Bundesinnenminister Horst Seehofer (CSU) warnte in der «Süddeutschen Zeitung» (Dienstagsausgabe) vor einem «Sogeffekt», wenn Deutschland zusätzlich Flüchtlinge aus Griechenland aufnehme, und verwies auf geleistete humanitäre Hilfe. «Wir haben gehandelt», sagte er der «SZ». Weiter warnte er vor einem neuen Ansturm von «womöglich Hunderttausenden» Flüchtlingen.

Das Bundesinnenministerium verwies darauf, dass für die Kinder - anders als etwa bei der Seenotrettung - «keine unmittelbare Lebensgefahr» bestehe. Ein Sprecher räumte ein, dass die Lage der Flüchtlinge in Griechenland «nicht tragbar» sei, pochte aber auf eine europäische Entscheidung. Die EU ist jedoch in der Flüchtlingsfrage tief gespalten.

Der Ratspräsident der Evangelischen Kirche in Deutschland, Heinrich Bedford-Strohm, forderte im Bayerischen Rundfunk wie Habeck von Deutschland ein «humanitäres Zeichen». Diakonie-Präsident Ulrich Lilie bezeichnete die Aufnahme der Flüchtlingskinder als machbar: «Die Aufnahme von 4000 Kindern und Jugendlichen würde weder die deutschen und erst recht nicht die europäischen Möglichkeiten überfordern.»

Der Präsident des Zentralkomitees der deutschen Katholiken (ZdK), Thomas Sternberg, rief in der «Passauer Neuen Presse» dazu auf, die «europäische Gleichgültigkeit in der Flüchtlingsfrage» zu überwinden. Caritas-Präsident Peter Eher verwies auf die «hoffnungslose» Lage in den griechischen Lagern. Auch er warb für ein «mutiges Zeichen der Solidarität» durch eine Flüchtlingsaufnahme in Deutschland.

«Zeigen wir endlich mehr Humanität und Solidarität, nicht nur zur Weihnachtszeit», sagte Aussen-Staatsminister Michael Roth (SPD) dem Redaktionsnetzwerk Deutschland (Dienstagsausgaben). Dabei könne es auch ein Vorangehen durch aufnahmewillige Gemeinden geben, wenn die EU nicht zu einer gemeinsamen Linie finde.

Politiker von CDU und CSU sprachen sich gegen eine Flüchtlingsaufnahme aus. Den Kindern «kann und muss am wirksamsten vor Ort geholfen werden», sagte Entwicklungsminister Gerd Müller (CSU) der «Passauer Neuen Presse». CDU-Vizechef Thomas Strobl sagte den Funke-Zeitungen vom Dienstag: «Das ist eine europäische Herausforderung.» Ein «deutscher Sonderweg» sei keine Lösung.

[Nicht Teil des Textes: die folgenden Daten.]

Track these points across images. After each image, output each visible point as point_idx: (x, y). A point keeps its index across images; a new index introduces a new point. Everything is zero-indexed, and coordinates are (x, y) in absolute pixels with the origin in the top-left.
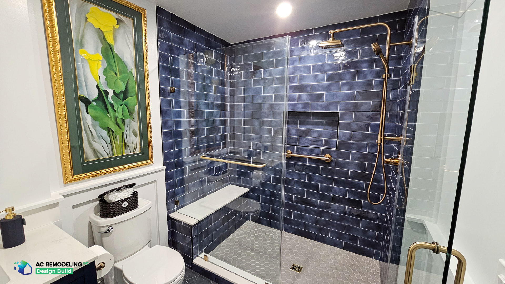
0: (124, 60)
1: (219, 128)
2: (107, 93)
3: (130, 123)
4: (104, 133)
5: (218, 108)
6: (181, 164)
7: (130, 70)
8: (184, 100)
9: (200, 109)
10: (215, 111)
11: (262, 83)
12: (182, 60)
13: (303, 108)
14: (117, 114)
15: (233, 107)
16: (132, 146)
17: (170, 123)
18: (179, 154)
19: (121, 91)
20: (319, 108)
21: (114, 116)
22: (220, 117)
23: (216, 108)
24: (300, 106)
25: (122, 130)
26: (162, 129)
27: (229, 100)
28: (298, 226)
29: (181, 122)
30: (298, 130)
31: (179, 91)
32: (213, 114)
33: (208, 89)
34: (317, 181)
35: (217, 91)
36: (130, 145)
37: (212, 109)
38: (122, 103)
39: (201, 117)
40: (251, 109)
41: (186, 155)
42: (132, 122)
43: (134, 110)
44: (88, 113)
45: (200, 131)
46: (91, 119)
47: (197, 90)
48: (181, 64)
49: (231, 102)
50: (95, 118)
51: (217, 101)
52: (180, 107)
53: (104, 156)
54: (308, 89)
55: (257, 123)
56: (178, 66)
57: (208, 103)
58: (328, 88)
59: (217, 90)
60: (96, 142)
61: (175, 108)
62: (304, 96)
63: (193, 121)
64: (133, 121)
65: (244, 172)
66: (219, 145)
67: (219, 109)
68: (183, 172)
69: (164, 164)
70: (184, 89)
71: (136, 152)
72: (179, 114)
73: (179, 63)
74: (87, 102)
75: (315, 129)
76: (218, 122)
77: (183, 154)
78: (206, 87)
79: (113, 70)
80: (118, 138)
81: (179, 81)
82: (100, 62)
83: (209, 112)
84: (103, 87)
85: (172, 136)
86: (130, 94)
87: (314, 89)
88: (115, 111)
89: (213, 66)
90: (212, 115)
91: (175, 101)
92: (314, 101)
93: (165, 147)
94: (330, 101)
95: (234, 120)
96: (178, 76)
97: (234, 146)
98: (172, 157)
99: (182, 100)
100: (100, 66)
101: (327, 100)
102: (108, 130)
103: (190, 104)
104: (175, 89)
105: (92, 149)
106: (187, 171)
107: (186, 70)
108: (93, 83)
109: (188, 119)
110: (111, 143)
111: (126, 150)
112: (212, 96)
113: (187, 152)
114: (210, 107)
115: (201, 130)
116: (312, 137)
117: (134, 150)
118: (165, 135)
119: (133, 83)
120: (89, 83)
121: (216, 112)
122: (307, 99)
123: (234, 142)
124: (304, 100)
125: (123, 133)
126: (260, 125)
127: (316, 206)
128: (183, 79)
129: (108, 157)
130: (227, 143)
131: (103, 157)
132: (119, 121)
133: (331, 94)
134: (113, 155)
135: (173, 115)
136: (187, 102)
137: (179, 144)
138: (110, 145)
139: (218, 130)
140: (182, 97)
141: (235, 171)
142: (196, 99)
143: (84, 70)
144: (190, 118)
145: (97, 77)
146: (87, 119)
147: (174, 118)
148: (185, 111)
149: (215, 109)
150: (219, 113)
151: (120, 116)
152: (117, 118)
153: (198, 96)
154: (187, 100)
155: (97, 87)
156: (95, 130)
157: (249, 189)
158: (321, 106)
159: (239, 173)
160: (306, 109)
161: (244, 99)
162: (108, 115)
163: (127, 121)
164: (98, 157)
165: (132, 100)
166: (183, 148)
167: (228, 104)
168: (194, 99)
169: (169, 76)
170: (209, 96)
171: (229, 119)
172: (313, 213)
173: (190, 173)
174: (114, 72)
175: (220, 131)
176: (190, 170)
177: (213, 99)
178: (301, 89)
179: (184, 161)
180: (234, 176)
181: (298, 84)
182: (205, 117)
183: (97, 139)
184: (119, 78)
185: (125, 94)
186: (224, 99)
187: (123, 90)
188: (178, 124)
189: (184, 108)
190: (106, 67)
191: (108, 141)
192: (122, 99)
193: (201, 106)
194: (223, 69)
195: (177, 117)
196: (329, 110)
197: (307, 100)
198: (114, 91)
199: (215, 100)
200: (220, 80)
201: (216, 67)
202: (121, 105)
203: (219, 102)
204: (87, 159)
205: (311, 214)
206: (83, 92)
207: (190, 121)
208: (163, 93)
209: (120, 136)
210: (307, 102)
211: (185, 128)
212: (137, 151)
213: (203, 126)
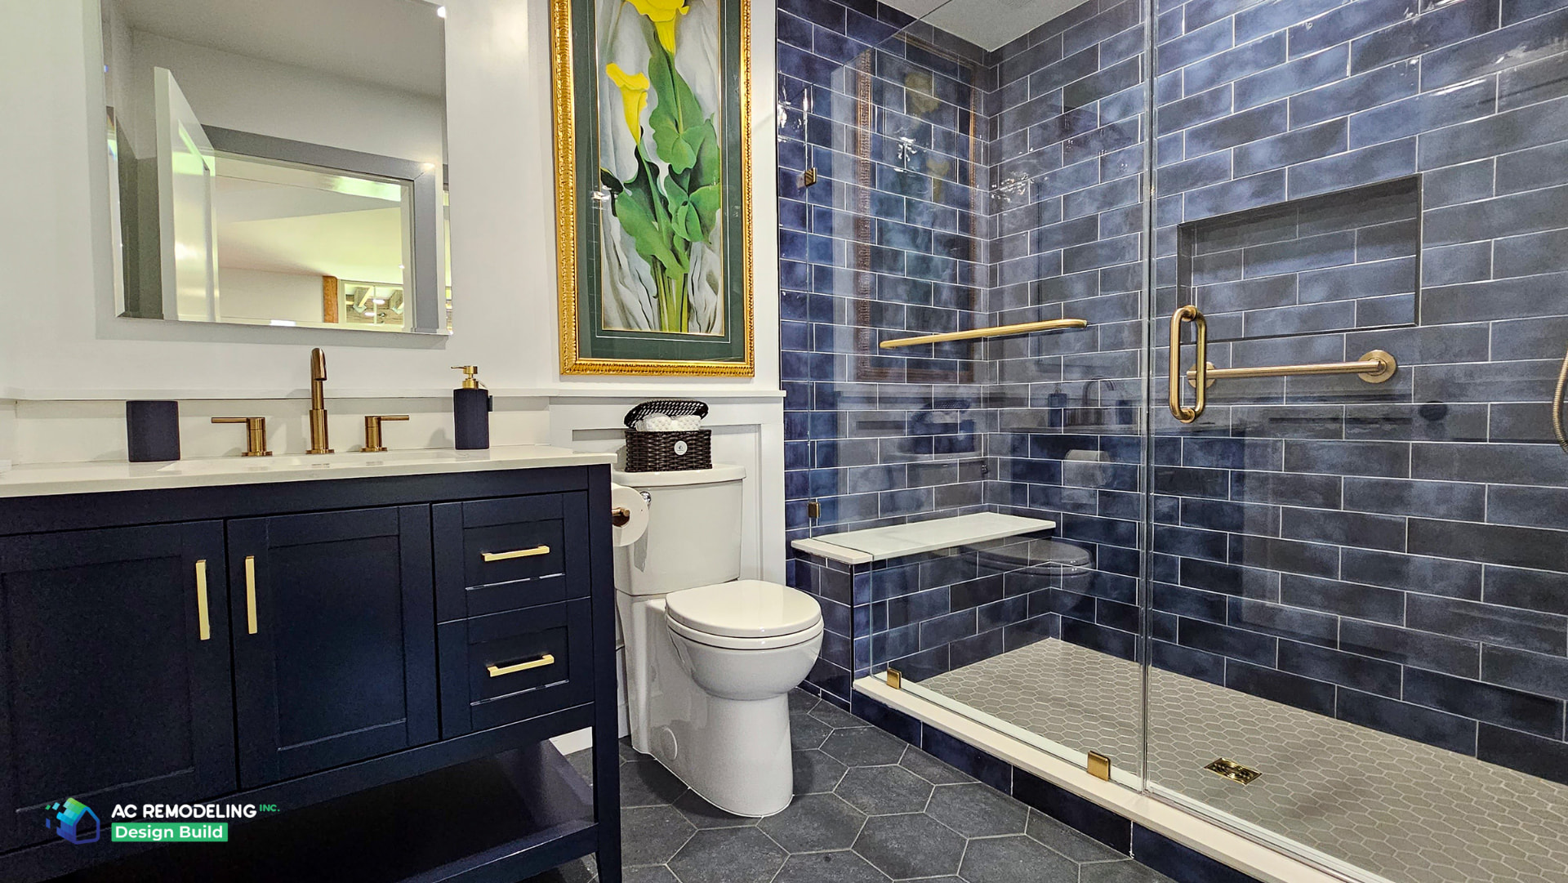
0: (695, 90)
1: (950, 314)
2: (655, 171)
3: (703, 252)
4: (645, 269)
5: (946, 251)
6: (828, 399)
7: (709, 118)
8: (842, 210)
9: (888, 242)
10: (938, 257)
11: (1094, 144)
12: (840, 99)
13: (1256, 194)
14: (674, 226)
15: (996, 252)
16: (704, 317)
17: (800, 271)
18: (824, 366)
19: (686, 170)
20: (1327, 178)
21: (668, 228)
22: (954, 280)
23: (940, 248)
24: (1244, 189)
25: (684, 268)
26: (780, 283)
27: (983, 227)
28: (1248, 655)
29: (832, 275)
30: (1243, 286)
31: (829, 184)
32: (931, 265)
33: (915, 187)
34: (1332, 467)
35: (942, 196)
36: (700, 313)
37: (928, 249)
38: (685, 198)
39: (891, 270)
40: (1058, 244)
41: (843, 375)
42: (708, 251)
43: (712, 220)
44: (614, 214)
45: (887, 310)
46: (619, 230)
47: (880, 187)
48: (835, 108)
49: (991, 234)
50: (628, 229)
51: (943, 225)
52: (830, 230)
53: (642, 327)
54: (1276, 119)
55: (1079, 287)
56: (829, 114)
57: (916, 230)
58: (1363, 95)
59: (944, 192)
60: (628, 288)
61: (817, 231)
62: (1261, 149)
63: (868, 276)
64: (709, 248)
65: (1036, 463)
66: (951, 367)
67: (949, 254)
68: (833, 424)
69: (782, 387)
70: (843, 180)
71: (712, 334)
72: (825, 251)
73: (829, 104)
74: (615, 186)
75: (1315, 270)
76: (945, 295)
77: (837, 369)
78: (909, 181)
79: (671, 116)
80: (675, 287)
81: (830, 155)
82: (646, 96)
83: (918, 258)
84: (649, 156)
85: (806, 308)
86: (703, 180)
87: (1301, 111)
88: (670, 216)
89: (930, 119)
90: (925, 266)
91: (818, 211)
92: (1304, 157)
93: (785, 336)
94: (1375, 140)
95: (1001, 292)
96: (827, 142)
97: (1002, 379)
98: (803, 369)
99: (835, 209)
100: (645, 105)
101: (1359, 141)
102: (654, 261)
103: (858, 224)
104: (818, 177)
105: (617, 300)
106: (848, 424)
107: (851, 126)
108: (629, 144)
109: (854, 268)
110: (657, 296)
111: (690, 323)
112: (927, 208)
113: (849, 368)
114: (919, 241)
115: (890, 308)
116: (1304, 301)
117: (710, 327)
118: (788, 303)
119: (714, 150)
120: (620, 143)
121: (940, 263)
122: (1273, 158)
123: (1002, 365)
124: (1263, 166)
125: (686, 275)
126: (1091, 291)
127: (1328, 571)
128: (841, 150)
129: (649, 330)
130: (976, 369)
131: (639, 327)
132: (680, 248)
133: (1376, 116)
134: (661, 328)
135: (811, 249)
136: (849, 216)
137: (826, 337)
138: (655, 301)
139: (944, 320)
140: (835, 201)
141: (1003, 463)
142: (878, 214)
143: (613, 112)
144: (858, 266)
145: (637, 131)
146: (613, 228)
147: (812, 259)
148: (844, 243)
149: (937, 252)
150: (950, 265)
151: (681, 233)
152: (674, 234)
153: (885, 206)
154: (852, 213)
155: (637, 153)
156: (627, 257)
157: (1054, 523)
158: (1335, 169)
159: (1018, 469)
160: (1271, 195)
161: (1037, 214)
162: (655, 223)
163: (696, 246)
164: (629, 326)
165: (711, 193)
166: (837, 352)
167: (982, 241)
168: (869, 214)
169: (803, 139)
170: (916, 208)
171: (983, 290)
172: (1318, 599)
173: (856, 436)
174: (672, 120)
175: (953, 323)
176: (854, 425)
177: (931, 220)
178: (1246, 127)
179: (837, 389)
180: (1002, 480)
181: (1233, 114)
182: (903, 270)
183: (628, 280)
184: (684, 135)
185: (692, 179)
186: (966, 223)
187: (692, 167)
188: (824, 277)
189: (840, 234)
190: (656, 107)
191: (652, 291)
192: (687, 189)
193: (890, 234)
194: (964, 128)
195: (821, 258)
196: (1374, 174)
197: (1272, 162)
198: (670, 167)
199: (938, 223)
200: (952, 162)
201: (942, 124)
202: (685, 204)
203: (948, 232)
204: (606, 324)
205: (1313, 605)
206: (608, 164)
207: (857, 276)
208: (785, 184)
209: (678, 284)
210: (1273, 169)
211: (843, 294)
212: (717, 330)
213: (898, 297)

Mehrere Bundesländer wie etwa Thüringen und Berlin haben sich bereits zur Aufnahme einer begrenzten Zahl von Flüchtlingskindern bereit erklärt. «Diese Bereitschaft sollte man annehmen», forderte Bedford-Strohm. Baden-Württembergs Ministerpräsident Winfried Kretschmann sagte der «Stuttgarter Zeitung» und den «Stuttgarter Nachrichten» (Dienstagsausgaben), auch sein Land sei zur Aufnahme eines Sonderkontingents von Flüchtlingen bereit.

Rechtliche Voraussetzung wäre allerdings die Zustimmung der Bundesregierung. «Das Bundesinnenministerium darf die Bundesländer nicht daran hindern, unbegleitete minderjährige Schutzsuchende aufzunehmen», forderte daher Linken-Parteichef Bernd Riexinger. Den Einwand einer fehlenden europäische Lösung kritisierte er als «vorgeschoben».

Habeck hatte sich am Wochenende dafür ausgesprochen, aus humanitären Gründen mehrere tausend Kinder, von denen viele als unbegleitete Flüchtlinge in den Lagern in Griechenland festsitzen, nach Deutschland zu holen. Für eine begrenzte Aufnahme von Flüchtlingskindern hatte zuvor auch Niedersachsens Innenminister Boris Pistorius (SPD) geworben.